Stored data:
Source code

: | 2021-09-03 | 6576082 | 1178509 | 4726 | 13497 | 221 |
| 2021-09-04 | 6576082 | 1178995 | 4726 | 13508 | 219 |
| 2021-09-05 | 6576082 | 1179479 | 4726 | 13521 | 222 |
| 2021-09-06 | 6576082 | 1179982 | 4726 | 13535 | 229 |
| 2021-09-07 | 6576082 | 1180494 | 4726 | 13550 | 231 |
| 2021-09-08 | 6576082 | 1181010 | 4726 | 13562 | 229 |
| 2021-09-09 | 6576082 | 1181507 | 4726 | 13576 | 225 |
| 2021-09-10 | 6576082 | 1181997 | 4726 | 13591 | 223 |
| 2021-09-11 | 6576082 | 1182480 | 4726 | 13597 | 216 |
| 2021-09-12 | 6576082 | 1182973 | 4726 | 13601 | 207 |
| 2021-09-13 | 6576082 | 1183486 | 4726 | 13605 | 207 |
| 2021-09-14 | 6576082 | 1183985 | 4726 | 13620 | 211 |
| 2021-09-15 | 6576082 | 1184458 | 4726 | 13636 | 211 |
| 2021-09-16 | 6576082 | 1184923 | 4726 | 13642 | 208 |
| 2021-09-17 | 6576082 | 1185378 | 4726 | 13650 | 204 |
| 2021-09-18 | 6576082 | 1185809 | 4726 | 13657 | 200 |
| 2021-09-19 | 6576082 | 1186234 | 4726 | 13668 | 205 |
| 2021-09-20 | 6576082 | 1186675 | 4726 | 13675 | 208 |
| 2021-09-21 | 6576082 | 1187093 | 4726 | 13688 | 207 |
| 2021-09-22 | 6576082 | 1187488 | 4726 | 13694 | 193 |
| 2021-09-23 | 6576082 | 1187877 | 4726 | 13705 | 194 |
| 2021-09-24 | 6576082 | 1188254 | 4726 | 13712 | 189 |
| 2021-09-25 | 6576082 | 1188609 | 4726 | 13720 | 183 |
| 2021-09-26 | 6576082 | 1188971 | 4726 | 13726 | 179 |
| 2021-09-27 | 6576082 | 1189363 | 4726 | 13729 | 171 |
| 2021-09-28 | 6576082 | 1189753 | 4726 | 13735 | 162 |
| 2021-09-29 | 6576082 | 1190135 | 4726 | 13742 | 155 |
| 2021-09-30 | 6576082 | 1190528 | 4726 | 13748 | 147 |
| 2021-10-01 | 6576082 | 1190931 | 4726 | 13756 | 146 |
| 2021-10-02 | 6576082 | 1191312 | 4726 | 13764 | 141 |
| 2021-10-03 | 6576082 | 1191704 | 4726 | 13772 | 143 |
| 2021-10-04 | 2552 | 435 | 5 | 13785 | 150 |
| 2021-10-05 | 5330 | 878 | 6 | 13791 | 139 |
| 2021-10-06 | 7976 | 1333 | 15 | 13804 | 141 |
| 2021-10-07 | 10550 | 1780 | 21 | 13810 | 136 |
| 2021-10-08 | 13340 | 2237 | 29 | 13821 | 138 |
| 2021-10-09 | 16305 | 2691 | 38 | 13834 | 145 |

**Task to carry out**: Exactly reproduce the lines from the one containing "13785 | 150 |" through the end of the records, and only those lines.

**Response to this exercise**:
| 2021-10-04 | 2552 | 435 | 5 | 13785 | 150 |
| 2021-10-05 | 5330 | 878 | 6 | 13791 | 139 |
| 2021-10-06 | 7976 | 1333 | 15 | 13804 | 141 |
| 2021-10-07 | 10550 | 1780 | 21 | 13810 | 136 |
| 2021-10-08 | 13340 | 2237 | 29 | 13821 | 138 |
| 2021-10-09 | 16305 | 2691 | 38 | 13834 | 145 |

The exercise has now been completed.